Items listed in a dataset

..............................

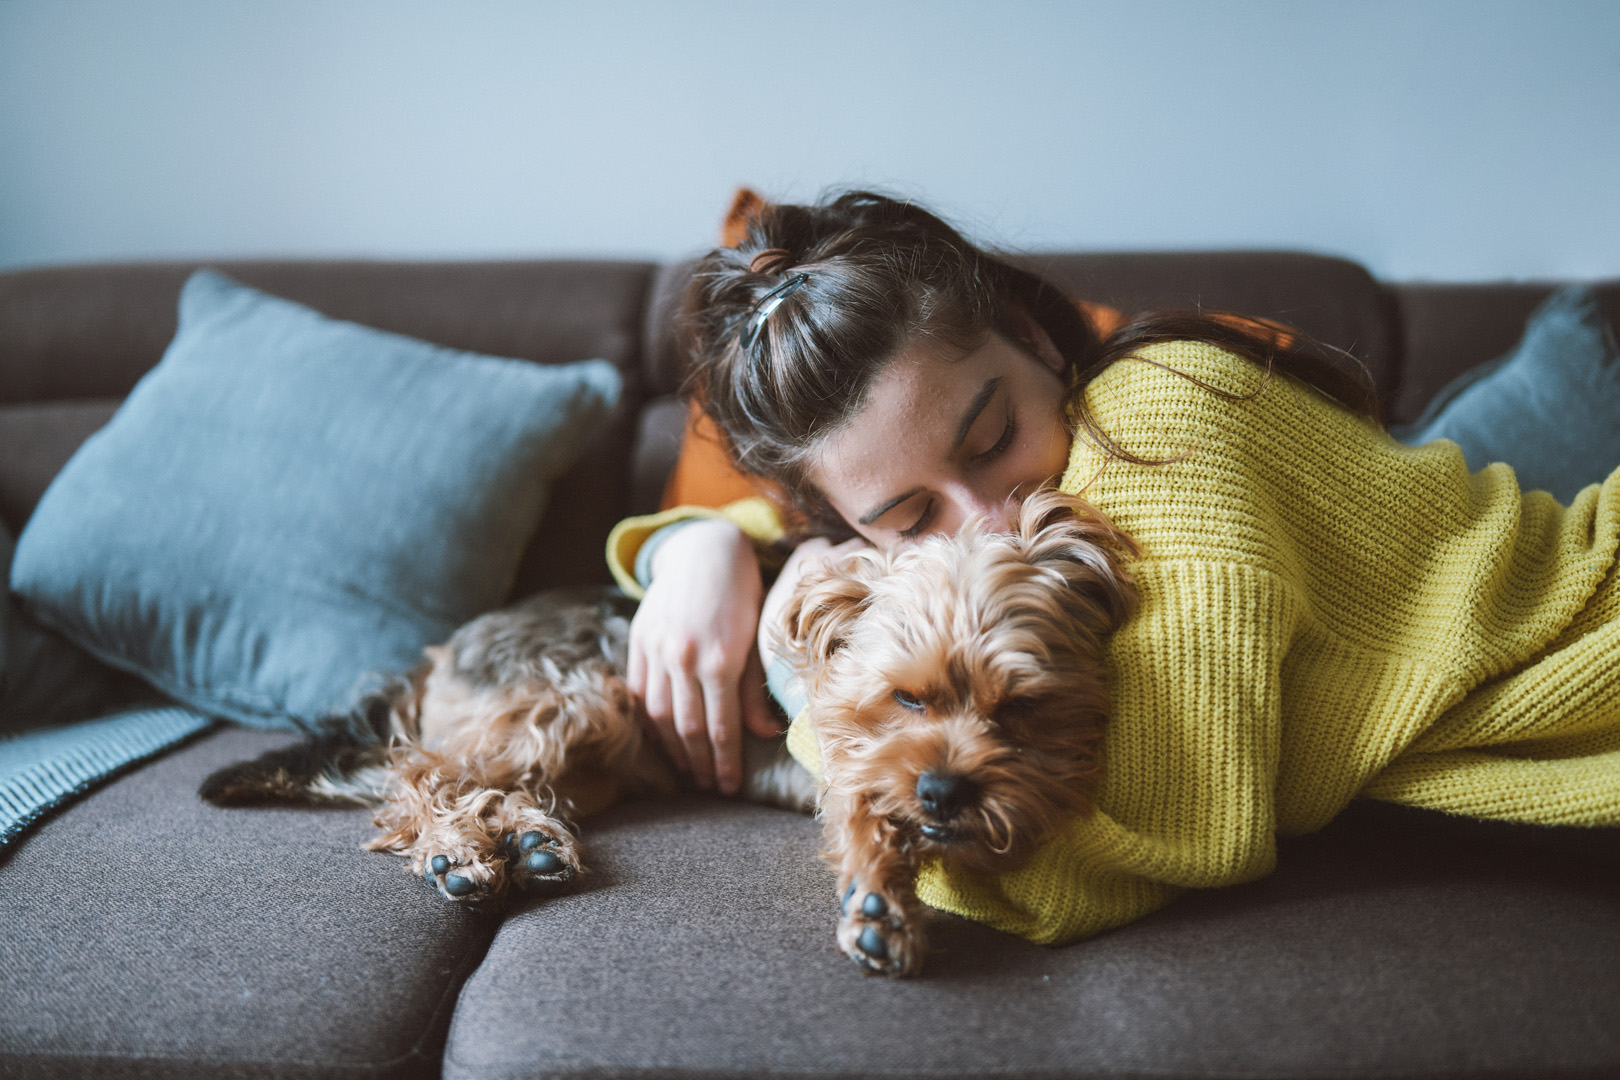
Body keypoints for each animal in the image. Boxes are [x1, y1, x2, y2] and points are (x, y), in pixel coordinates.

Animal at [202, 485, 1140, 977]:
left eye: (1020, 708)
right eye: (904, 699)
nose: (945, 791)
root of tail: (448, 645)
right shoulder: (855, 754)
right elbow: (866, 806)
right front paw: (880, 894)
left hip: (601, 752)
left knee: (488, 780)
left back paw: (529, 842)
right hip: (577, 697)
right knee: (420, 774)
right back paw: (459, 851)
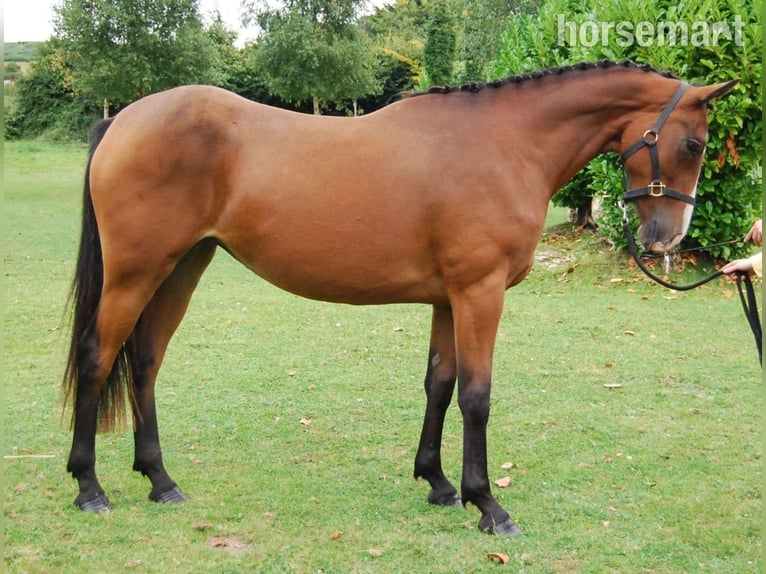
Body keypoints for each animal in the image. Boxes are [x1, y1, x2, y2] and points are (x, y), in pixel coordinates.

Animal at [63, 60, 738, 535]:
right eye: (695, 144)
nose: (666, 238)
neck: (503, 144)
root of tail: (123, 119)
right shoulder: (479, 294)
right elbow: (475, 397)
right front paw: (488, 505)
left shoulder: (447, 299)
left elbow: (439, 384)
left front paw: (437, 483)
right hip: (136, 272)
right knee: (98, 358)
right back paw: (90, 488)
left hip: (182, 268)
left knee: (145, 361)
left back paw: (159, 479)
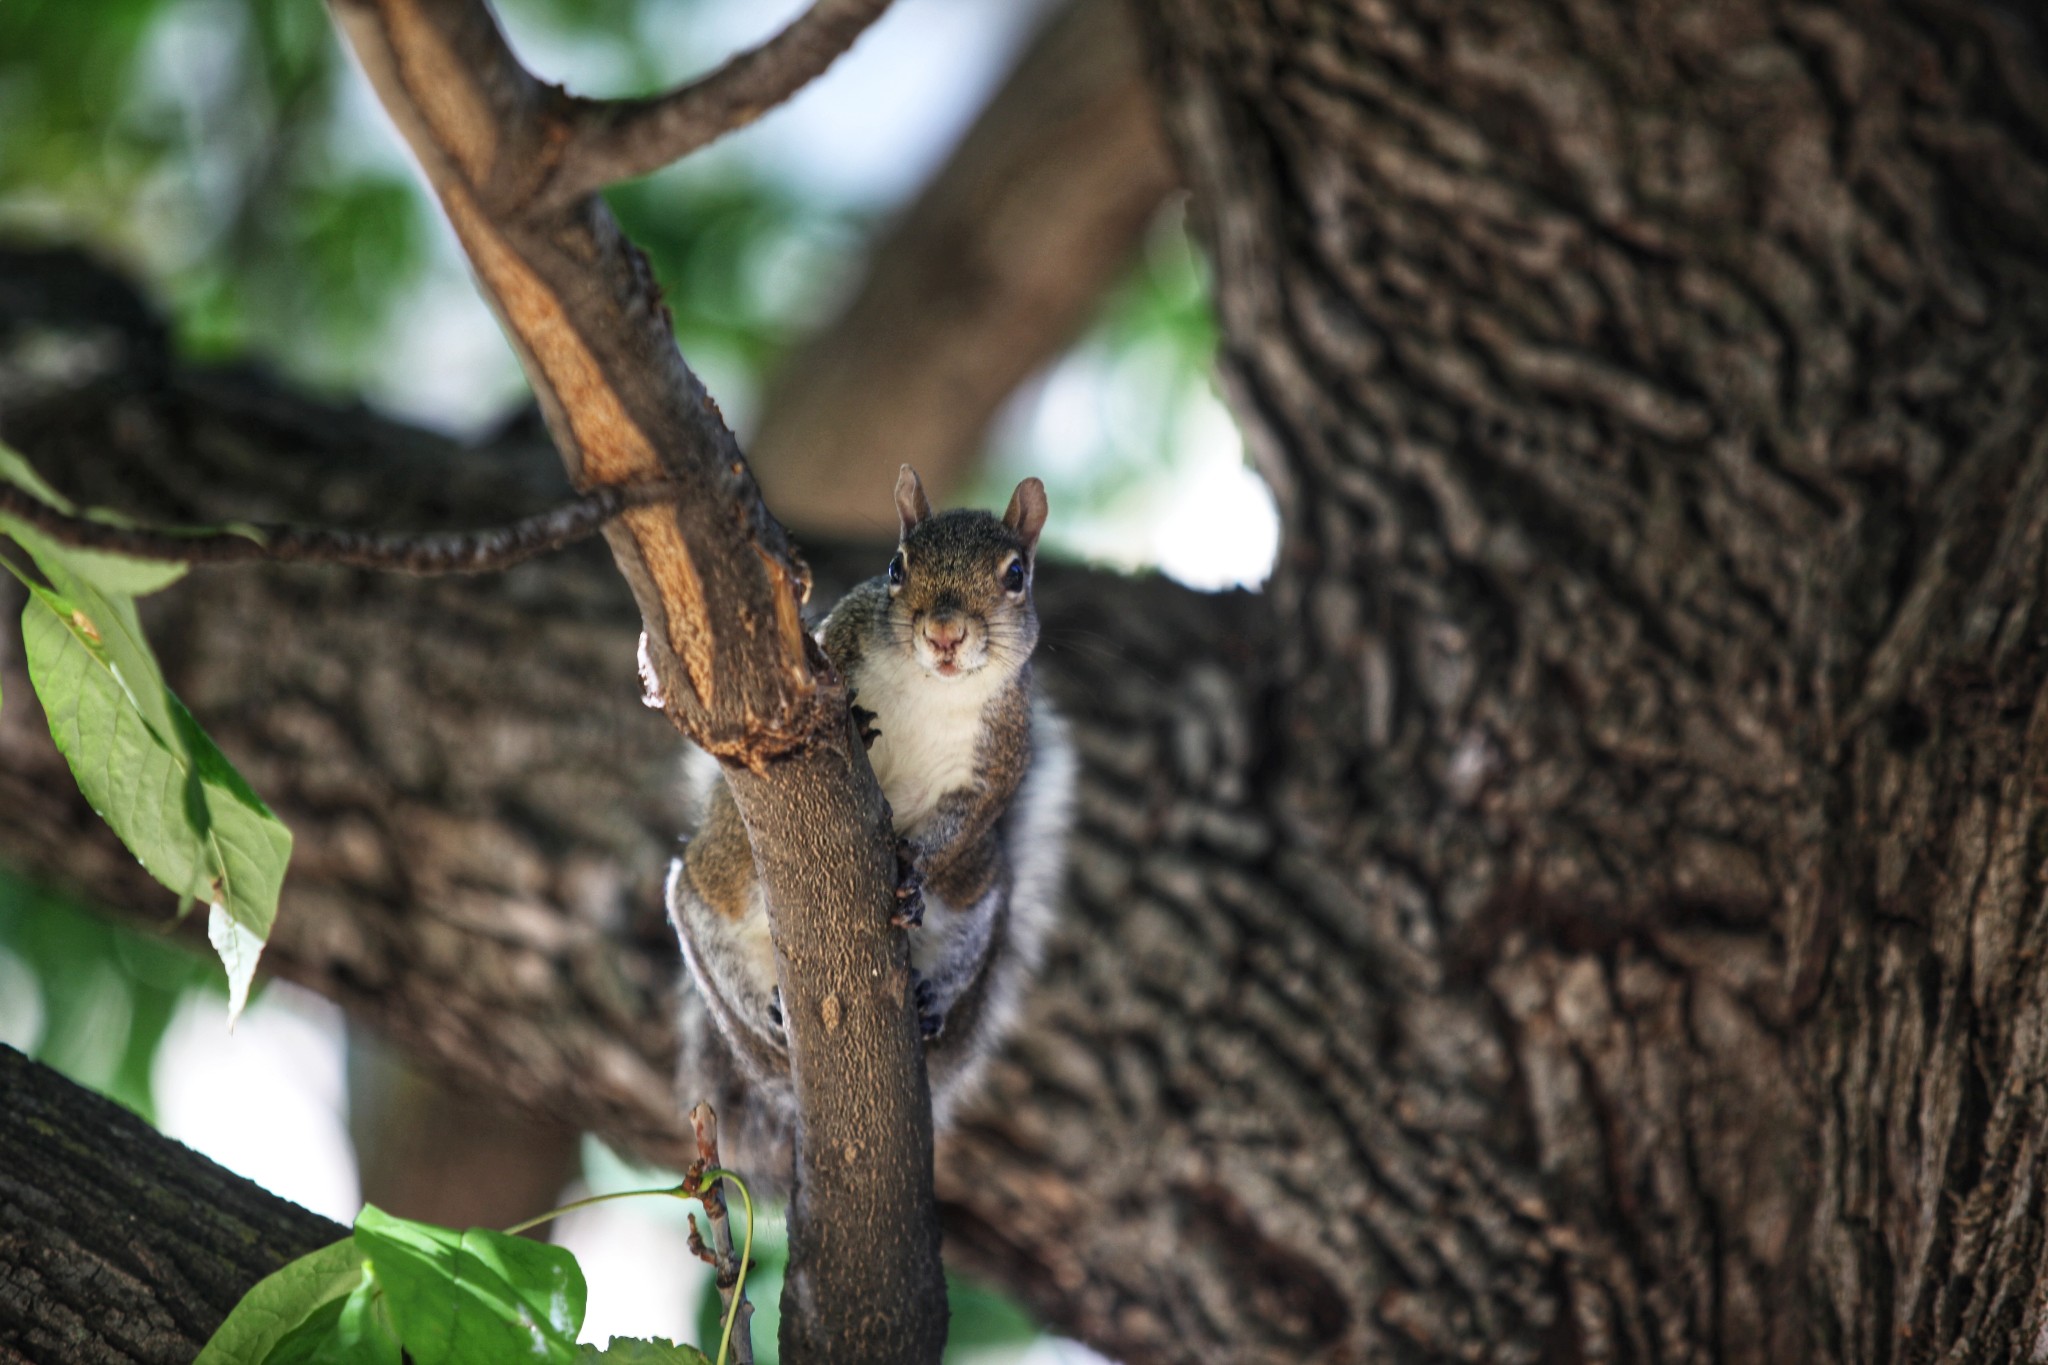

..............................

_Goal of the exercise_
Return the records above exactly, without the pictures.

_Result of this task_
Body keypoints for each animal in the image. Boxes are [x1, y1, x2, y2] and points are (x, y), in pixel coordinates.

Animal at [202, 485, 1140, 977]:
left eye: (1020, 708)
right eye: (904, 699)
nose: (945, 791)
root of tail: (448, 645)
right shoulder: (855, 754)
right elbow: (866, 806)
right front paw: (880, 894)
left hip: (601, 752)
left knee: (488, 780)
left back paw: (529, 842)
right hip: (577, 697)
right knee: (420, 774)
right back paw: (459, 851)
Body keypoints for each animal in the image. Boxes are [x1, y1, x2, y2] and points are (x, y), in pixel coordinates.

Animal at [63, 60, 738, 535]:
right eye: (695, 144)
nose: (666, 238)
neck: (503, 144)
root of tail: (123, 119)
right shoulder: (479, 294)
right elbow: (475, 397)
right front paw: (488, 505)
left shoulder: (447, 299)
left elbow: (439, 384)
left front paw: (437, 483)
right hip: (136, 272)
right knee: (98, 358)
right back paw: (90, 488)
left hip: (182, 268)
left knee: (145, 361)
left back paw: (159, 479)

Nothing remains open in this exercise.